» ASSIGNMENT:
Whenever a line in the material below includes "meaningful", copy that line.
━━━
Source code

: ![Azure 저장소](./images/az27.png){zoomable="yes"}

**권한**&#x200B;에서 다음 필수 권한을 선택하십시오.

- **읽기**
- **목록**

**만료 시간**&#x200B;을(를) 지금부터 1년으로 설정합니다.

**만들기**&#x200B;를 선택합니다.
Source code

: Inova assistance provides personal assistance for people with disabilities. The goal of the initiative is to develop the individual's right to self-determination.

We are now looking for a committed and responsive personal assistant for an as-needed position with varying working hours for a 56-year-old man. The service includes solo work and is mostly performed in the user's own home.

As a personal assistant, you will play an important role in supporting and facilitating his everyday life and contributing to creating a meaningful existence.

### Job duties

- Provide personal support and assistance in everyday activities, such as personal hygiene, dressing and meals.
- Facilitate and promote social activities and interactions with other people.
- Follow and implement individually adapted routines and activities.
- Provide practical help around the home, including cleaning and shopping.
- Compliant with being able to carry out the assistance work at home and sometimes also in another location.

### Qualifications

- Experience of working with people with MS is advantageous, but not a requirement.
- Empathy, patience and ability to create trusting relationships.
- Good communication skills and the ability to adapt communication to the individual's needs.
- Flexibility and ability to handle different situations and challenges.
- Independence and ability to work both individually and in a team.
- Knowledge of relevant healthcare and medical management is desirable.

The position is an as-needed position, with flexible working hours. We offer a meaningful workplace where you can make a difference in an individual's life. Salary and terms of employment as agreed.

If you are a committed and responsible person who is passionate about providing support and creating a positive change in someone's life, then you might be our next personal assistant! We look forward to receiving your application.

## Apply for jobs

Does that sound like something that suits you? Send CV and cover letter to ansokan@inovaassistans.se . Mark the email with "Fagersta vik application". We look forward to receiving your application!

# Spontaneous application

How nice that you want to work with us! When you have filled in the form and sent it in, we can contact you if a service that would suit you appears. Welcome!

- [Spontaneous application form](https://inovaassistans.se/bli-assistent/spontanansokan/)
━━━
» OUTPUT OF THE TASK:
As a personal assistant, you will play an important role in supporting and facilitating his everyday life and contributing to creating a meaningful existence.
The position is an as-needed position, with flexible working hours. We offer a meaningful workplace where you can make a difference in an individual's life. Salary and terms of employment as agreed.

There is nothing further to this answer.